» **WHAT YOU SHOULD DO**: Which of the lines in the data mention the string "common"? List them all.

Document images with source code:
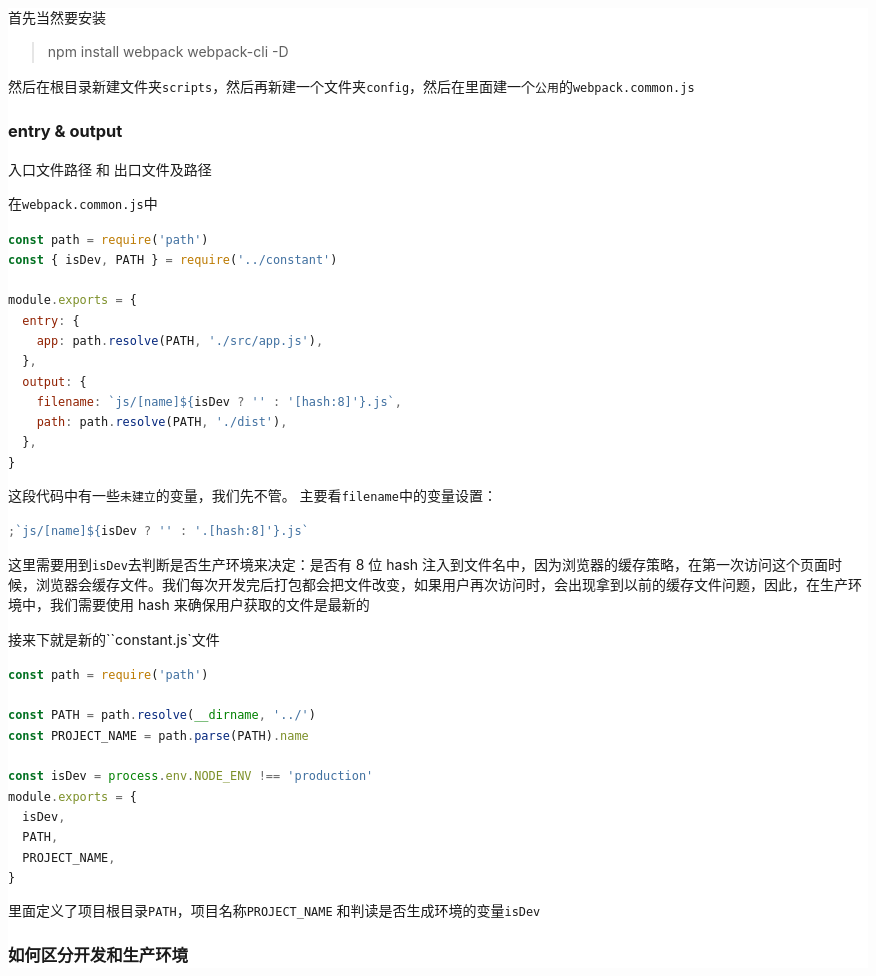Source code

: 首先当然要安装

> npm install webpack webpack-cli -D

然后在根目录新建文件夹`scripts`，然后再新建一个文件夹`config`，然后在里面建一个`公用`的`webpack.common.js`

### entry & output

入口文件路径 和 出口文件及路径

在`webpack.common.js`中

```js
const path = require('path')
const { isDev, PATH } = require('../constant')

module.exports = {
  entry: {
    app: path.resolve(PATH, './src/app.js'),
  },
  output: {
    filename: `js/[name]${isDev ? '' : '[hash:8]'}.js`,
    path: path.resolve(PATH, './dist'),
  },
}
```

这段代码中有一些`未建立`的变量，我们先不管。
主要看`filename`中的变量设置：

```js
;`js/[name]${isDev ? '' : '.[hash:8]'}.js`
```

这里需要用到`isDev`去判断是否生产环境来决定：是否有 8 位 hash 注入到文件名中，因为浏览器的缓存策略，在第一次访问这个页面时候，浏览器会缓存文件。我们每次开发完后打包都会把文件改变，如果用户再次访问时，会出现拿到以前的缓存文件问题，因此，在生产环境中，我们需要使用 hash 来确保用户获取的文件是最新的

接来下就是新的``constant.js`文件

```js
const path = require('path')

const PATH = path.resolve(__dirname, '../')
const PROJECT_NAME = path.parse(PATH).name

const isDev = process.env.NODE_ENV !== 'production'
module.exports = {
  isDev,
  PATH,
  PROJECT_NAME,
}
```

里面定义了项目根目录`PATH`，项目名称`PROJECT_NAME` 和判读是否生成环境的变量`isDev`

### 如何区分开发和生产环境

» **SOLUTION FOR THIS EXERCISE**:
然后在根目录新建文件夹`scripts`，然后再新建一个文件夹`config`，然后在里面建一个`公用`的`webpack.common.js`
在`webpack.common.js`中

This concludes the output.